Note: after not receiving any answer for some time, I asked this in mathoverflow, and got an answer there.
The Question:
Is it possible for a diffeomorphism $\phi$ (of a smooth manifold $M$) to have the following properties:
- All its orbits are finite.
- $\phi$ is not of finite order. (and hence has arbitrarily large finite orbits).
There are such examples if we allow infinitely many connected components (Take for instance countable disjoint copies of $\mathbb{S}^1$ and rotation of order $n$ in the $n$-th copy).
So let us assume $M$ is connected. (I prove below that we can reduce the case of finitely many components to one component).
I will add that this question was inspired by a previous question of mine, about global obstructions for a diffeomorphism to be an isometry (You can see the update there for the relevant connection).
Update: It turns out the answer is negative. There is no such a diffeomorphism. (For details see the answer in mathoverflow).
Claim: existence of a self-diffeomorphism for a manifold with finitely many connected components, implies existence for a connected manifold.
Proof: In this case the components $U_i$ are clopen connected sets, hence $\phi(U_i)$ are also clopen connected sets. Now combine the following two facts:
- clopen sets are always a union of connected components.
- every connected subset of a topological space $X$ is contained in a connected component $X$.

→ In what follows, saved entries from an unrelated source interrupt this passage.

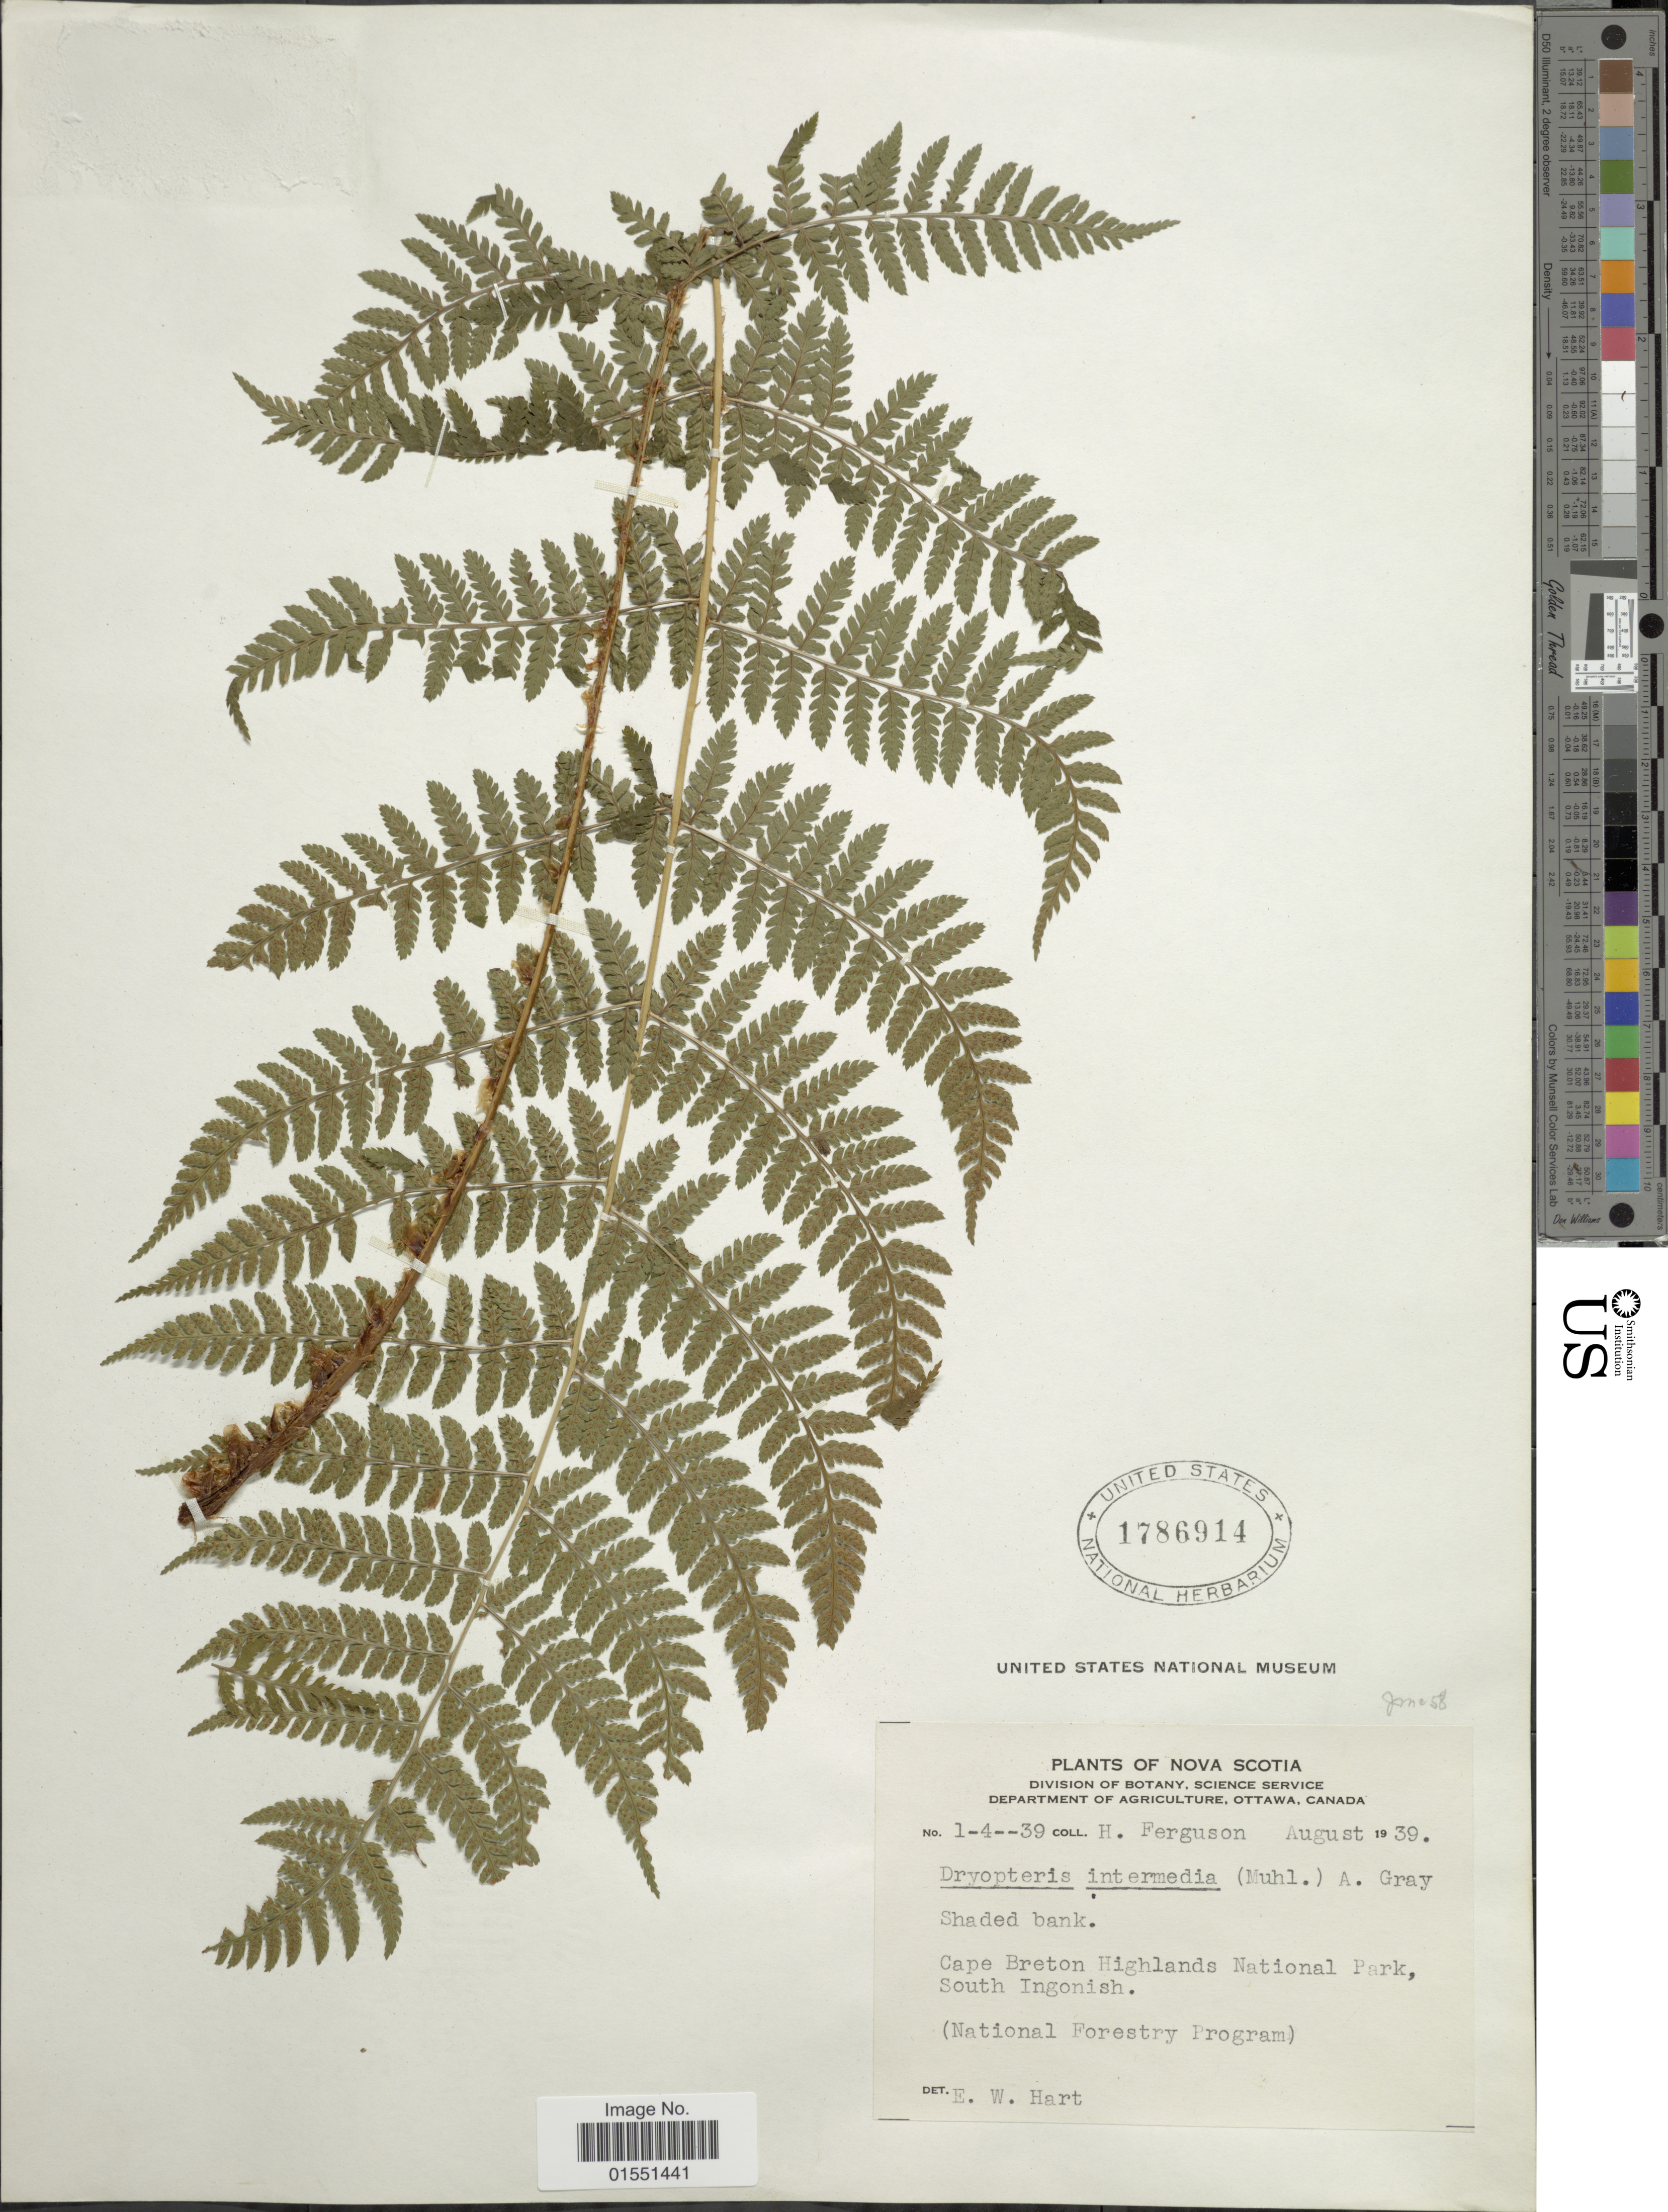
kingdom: Plantae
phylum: Tracheophyta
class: Polypodiopsida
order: Polypodiales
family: Dryopteridaceae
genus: Dryopteris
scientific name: Dryopteris intermedia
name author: (Muhl.) A. Gray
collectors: H. Ferguson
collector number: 1-4--39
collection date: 1939-08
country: Canada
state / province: Nova Scotia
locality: Cape Breton Highlands National Park, South Ingonish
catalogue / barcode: US 1786914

Now it is evident that each $\phi(U_i)$ is a connected component, i.e $\phi$ permutes the components. Since there are finitely many components, if we choose some component $U_i$, we will get $\phi^n(U_i)=U_i$ for sufficiently large $n$.
Next, we observe that the if $\phi$ has the two required properties, then $\phi^n$ also has them.
So finally, $\phi^n|_{U_i}$ is a self-diffeomoprhism of a connected manifold with the required properties.
This has been successfully asked and answered on MO. The answer is no.